Welsh I'hm innosheent, and you shay yousz innosheent, an meestick too... I KILLLZ DEH *BUNNY*.


----------



## Zero Moment (Oct 8, 2011)

WAIT
COMMON SENSE DICTATES THAT *POPCORN* IS MAFIA

EDIT: Totally Ninja'd.


----------



## Phantom (Oct 8, 2011)

Ish shed itfsh firth.


----------



## Zero Moment (Oct 8, 2011)

You should talk like a StOnEd SlOb instead.


----------



## Phantom (Oct 8, 2011)

Pleesh endsh theesh now.


----------



## DarkAura (Oct 8, 2011)

The 3 citizens decide to lynch Mystic, but FUCKIGN COMMON SENSE lead to the lynching of Popcorn.
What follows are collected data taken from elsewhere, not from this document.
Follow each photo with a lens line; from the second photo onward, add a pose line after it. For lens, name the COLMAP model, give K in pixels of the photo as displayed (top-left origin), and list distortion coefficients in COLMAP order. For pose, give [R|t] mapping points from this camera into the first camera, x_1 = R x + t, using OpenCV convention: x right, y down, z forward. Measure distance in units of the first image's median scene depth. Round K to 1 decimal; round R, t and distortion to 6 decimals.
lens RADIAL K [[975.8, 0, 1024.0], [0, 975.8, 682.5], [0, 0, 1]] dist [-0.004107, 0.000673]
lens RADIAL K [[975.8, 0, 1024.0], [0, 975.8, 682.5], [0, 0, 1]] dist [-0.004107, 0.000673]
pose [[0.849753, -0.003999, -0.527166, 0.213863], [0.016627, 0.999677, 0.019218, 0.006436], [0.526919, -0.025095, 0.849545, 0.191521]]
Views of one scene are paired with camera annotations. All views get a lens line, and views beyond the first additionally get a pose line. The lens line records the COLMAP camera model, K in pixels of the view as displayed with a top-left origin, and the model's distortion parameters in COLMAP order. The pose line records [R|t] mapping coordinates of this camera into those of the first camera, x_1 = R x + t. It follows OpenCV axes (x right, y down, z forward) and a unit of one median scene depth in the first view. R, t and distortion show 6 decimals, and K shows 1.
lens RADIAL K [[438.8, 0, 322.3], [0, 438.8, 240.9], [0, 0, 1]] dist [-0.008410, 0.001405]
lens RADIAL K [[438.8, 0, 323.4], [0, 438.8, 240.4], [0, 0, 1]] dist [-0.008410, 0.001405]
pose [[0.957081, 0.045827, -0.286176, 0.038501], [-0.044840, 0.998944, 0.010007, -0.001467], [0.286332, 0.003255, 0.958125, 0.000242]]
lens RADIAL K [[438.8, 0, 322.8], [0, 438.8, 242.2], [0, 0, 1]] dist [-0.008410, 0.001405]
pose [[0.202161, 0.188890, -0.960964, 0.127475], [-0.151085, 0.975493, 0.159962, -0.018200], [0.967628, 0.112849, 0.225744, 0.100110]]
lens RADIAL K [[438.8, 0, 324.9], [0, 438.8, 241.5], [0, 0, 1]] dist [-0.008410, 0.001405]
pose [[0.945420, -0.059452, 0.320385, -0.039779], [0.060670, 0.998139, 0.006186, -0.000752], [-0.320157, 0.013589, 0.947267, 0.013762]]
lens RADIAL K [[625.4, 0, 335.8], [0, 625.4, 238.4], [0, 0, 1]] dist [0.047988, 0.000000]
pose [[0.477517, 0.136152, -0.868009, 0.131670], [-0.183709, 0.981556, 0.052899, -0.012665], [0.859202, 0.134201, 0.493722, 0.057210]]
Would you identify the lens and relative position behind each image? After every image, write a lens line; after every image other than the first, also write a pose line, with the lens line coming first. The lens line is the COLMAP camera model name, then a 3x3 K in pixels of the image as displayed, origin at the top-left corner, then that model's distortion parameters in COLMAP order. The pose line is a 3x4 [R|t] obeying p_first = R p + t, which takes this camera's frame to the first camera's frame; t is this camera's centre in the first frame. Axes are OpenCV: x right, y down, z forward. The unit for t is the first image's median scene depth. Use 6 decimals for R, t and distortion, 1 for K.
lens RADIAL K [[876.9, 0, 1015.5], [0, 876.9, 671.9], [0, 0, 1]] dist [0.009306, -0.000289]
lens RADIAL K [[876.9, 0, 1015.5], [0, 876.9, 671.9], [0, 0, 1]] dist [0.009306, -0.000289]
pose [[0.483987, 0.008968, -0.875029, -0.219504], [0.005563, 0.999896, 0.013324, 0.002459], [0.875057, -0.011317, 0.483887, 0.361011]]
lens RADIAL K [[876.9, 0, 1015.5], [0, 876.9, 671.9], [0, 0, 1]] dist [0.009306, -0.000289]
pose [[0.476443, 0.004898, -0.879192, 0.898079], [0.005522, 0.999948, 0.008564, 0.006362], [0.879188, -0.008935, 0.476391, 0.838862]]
She was lynched, and it was soon discovered she was the mafia.

*Popcorn is dead. Mafia*

*INNOCETNS WIN!*


----------



## Phantom (Oct 8, 2011)

Canshth Ish beeth undrunsht?

NEVER DO THAT TO ME EVER AGAIN!

Next time LS99, say they're innocent before saying they're suspicious.

Good game.


----------



## Zero Moment (Oct 8, 2011)

I broke these cuffs.
The cuffs were named Popcorn.


----------



## DarkAura (Oct 8, 2011)

Roles;

Mystic~ Inspecting Variable (picked the side of innocent)

LS99~ Inspector

Popcorn~ Godfather

LY~ Village Idiot

Hawke~ Druken Slob



Night Log;

N0;
Mystic chooses side of innocent and inspects Hawke. Came up *drunken slob*
LS99 investigated Mystic. Result was *nomad*
Popcorn targets LY (successful)

D1;
LY was found dead
Lynches Popcorn, Mafia
Innocents win!


----------



## Cloudsong (Oct 8, 2011)

/doomed from the start. XD


----------



## Mai (Oct 8, 2011)

Pffthaha. I, personally, was _very_ amused by the fake!drunk!posting. Also, Popcorn is a guy.


----------



## Phantom (Oct 8, 2011)

That is why Phantom/Hawke/Me doesn't drink.


----------



## Cloudsong (Oct 8, 2011)

You mean peoples thought I was a female godfather? That's awkward ._.


----------



## DarkAura (Oct 8, 2011)

O.O..............*Runs straight into a brick wall!*

sorry!


----------



## Cloudsong (Oct 8, 2011)

XD! It's no big deal. It's not the first time people have thought that. >.>


----------